#### EXERCISE AIM:
Print each of the records below, leaving every word as it is.

*** Opening DATASET ENTRIES ***

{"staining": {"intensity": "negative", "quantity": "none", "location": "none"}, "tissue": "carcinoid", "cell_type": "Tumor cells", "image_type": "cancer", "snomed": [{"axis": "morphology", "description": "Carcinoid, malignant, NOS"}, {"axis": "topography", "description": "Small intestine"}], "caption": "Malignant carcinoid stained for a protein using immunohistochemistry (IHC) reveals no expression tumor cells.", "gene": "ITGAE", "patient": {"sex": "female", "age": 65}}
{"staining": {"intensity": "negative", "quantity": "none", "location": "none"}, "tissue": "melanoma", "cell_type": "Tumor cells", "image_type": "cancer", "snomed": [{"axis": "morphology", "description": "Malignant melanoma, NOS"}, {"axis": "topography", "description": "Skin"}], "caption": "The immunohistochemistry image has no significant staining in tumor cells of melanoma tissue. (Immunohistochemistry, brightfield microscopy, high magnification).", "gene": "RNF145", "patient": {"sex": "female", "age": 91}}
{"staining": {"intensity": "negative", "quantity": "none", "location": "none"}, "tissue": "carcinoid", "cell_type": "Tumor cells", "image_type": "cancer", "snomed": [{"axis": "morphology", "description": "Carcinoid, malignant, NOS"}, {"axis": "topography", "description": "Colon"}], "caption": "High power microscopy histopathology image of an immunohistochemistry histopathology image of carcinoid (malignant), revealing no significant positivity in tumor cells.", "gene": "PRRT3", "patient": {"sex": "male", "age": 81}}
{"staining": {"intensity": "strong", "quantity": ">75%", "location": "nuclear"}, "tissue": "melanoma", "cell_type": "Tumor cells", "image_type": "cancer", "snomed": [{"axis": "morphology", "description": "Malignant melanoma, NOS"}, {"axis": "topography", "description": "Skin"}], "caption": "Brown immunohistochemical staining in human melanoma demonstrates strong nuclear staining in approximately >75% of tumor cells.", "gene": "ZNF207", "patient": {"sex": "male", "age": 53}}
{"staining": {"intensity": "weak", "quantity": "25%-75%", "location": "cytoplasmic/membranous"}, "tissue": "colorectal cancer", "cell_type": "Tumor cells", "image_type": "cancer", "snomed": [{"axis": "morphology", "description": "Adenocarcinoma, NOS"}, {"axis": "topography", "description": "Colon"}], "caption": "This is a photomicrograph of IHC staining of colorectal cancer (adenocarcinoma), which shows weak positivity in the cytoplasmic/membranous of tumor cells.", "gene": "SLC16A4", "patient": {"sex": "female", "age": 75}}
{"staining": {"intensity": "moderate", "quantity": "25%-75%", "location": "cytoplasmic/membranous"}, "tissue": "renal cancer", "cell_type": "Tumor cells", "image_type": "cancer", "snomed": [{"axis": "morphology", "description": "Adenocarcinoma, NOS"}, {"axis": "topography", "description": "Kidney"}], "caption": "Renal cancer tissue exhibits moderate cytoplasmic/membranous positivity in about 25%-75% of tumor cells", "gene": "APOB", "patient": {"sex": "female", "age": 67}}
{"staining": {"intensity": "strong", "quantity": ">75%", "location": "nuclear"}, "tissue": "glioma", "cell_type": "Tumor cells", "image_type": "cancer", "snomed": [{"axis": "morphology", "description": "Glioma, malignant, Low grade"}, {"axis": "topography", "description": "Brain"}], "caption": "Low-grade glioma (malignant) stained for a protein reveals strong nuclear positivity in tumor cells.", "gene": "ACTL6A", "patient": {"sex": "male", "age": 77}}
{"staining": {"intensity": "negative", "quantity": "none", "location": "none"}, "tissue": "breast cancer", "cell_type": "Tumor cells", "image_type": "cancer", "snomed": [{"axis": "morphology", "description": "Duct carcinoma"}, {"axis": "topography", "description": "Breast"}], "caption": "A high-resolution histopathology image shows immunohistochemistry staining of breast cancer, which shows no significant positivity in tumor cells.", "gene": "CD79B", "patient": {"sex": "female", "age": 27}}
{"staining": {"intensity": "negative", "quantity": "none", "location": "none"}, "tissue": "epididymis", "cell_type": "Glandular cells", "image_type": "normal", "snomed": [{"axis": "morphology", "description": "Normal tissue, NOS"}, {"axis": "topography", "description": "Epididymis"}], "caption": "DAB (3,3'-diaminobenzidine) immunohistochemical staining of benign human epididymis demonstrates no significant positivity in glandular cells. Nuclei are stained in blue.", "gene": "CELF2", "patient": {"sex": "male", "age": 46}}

*** Closing DATASET ENTRIES ***

#### ANSWER SECTION:
{"staining": {"intensity": "negative", "quantity": "none", "location": "none"}, "tissue": "carcinoid", "cell_type": "Tumor cells", "image_type": "cancer", "snomed": [{"axis": "morphology", "description": "Carcinoid, malignant, NOS"}, {"axis": "topography", "description": "Small intestine"}], "caption": "Malignant carcinoid stained for a protein using immunohistochemistry (IHC) reveals no expression tumor cells.", "gene": "ITGAE", "patient": {"sex": "female", "age": 65}}
{"staining": {"intensity": "negative", "quantity": "none", "location": "none"}, "tissue": "melanoma", "cell_type": "Tumor cells", "image_type": "cancer", "snomed": [{"axis": "morphology", "description": "Malignant melanoma, NOS"}, {"axis": "topography", "description": "Skin"}], "caption": "The immunohistochemistry image has no significant staining in tumor cells of melanoma tissue. (Immunohistochemistry, brightfield microscopy, high magnification).", "gene": "RNF145", "patient": {"sex": "female", "age": 91}}
{"staining": {"intensity": "negative", "quantity": "none", "location": "none"}, "tissue": "carcinoid", "cell_type": "Tumor cells", "image_type": "cancer", "snomed": [{"axis": "morphology", "description": "Carcinoid, malignant, NOS"}, {"axis": "topography", "description": "Colon"}], "caption": "High power microscopy histopathology image of an immunohistochemistry histopathology image of carcinoid (malignant), revealing no significant positivity in tumor cells.", "gene": "PRRT3", "patient": {"sex": "male", "age": 81}}
{"staining": {"intensity": "strong", "quantity": ">75%", "location": "nuclear"}, "tissue": "melanoma", "cell_type": "Tumor cells", "image_type": "cancer", "snomed": [{"axis": "morphology", "description": "Malignant melanoma, NOS"}, {"axis": "topography", "description": "Skin"}], "caption": "Brown immunohistochemical staining in human melanoma demonstrates strong nuclear staining in approximately >75% of tumor cells.", "gene": "ZNF207", "patient": {"sex": "male", "age": 53}}
{"staining": {"intensity": "weak", "quantity": "25%-75%", "location": "cytoplasmic/membranous"}, "tissue": "colorectal cancer", "cell_type": "Tumor cells", "image_type": "cancer", "snomed": [{"axis": "morphology", "description": "Adenocarcinoma, NOS"}, {"axis": "topography", "description": "Colon"}], "caption": "This is a photomicrograph of IHC staining of colorectal cancer (adenocarcinoma), which shows weak positivity in the cytoplasmic/membranous of tumor cells.", "gene": "SLC16A4", "patient": {"sex": "female", "age": 75}}
{"staining": {"intensity": "moderate", "quantity": "25%-75%", "location": "cytoplasmic/membranous"}, "tissue": "renal cancer", "cell_type": "Tumor cells", "image_type": "cancer", "snomed": [{"axis": "morphology", "description": "Adenocarcinoma, NOS"}, {"axis": "topography", "description": "Kidney"}], "caption": "Renal cancer tissue exhibits moderate cytoplasmic/membranous positivity in about 25%-75% of tumor cells", "gene": "APOB", "patient": {"sex": "female", "age": 67}}
{"staining": {"intensity": "strong", "quantity": ">75%", "location": "nuclear"}, "tissue": "glioma", "cell_type": "Tumor cells", "image_type": "cancer", "snomed": [{"axis": "morphology", "description": "Glioma, malignant, Low grade"}, {"axis": "topography", "description": "Brain"}], "caption": "Low-grade glioma (malignant) stained for a protein reveals strong nuclear positivity in tumor cells.", "gene": "ACTL6A", "patient": {"sex": "male", "age": 77}}
{"staining": {"intensity": "negative", "quantity": "none", "location": "none"}, "tissue": "breast cancer", "cell_type": "Tumor cells", "image_type": "cancer", "snomed": [{"axis": "morphology", "description": "Duct carcinoma"}, {"axis": "topography", "description": "Breast"}], "caption": "A high-resolution histopathology image shows immunohistochemistry staining of breast cancer, which shows no significant positivity in tumor cells.", "gene": "CD79B", "patient": {"sex": "female", "age": 27}}
{"staining": {"intensity": "negative", "quantity": "none", "location": "none"}, "tissue": "epididymis", "cell_type": "Glandular cells", "image_type": "normal", "snomed": [{"axis": "morphology", "description": "Normal tissue, NOS"}, {"axis": "topography", "description": "Epididymis"}], "caption": "DAB (3,3'-diaminobenzidine) immunohistochemical staining of benign human epididymis demonstrates no significant positivity in glandular cells. Nuclei are stained in blue.", "gene": "CELF2", "patient": {"sex": "male", "age": 46}}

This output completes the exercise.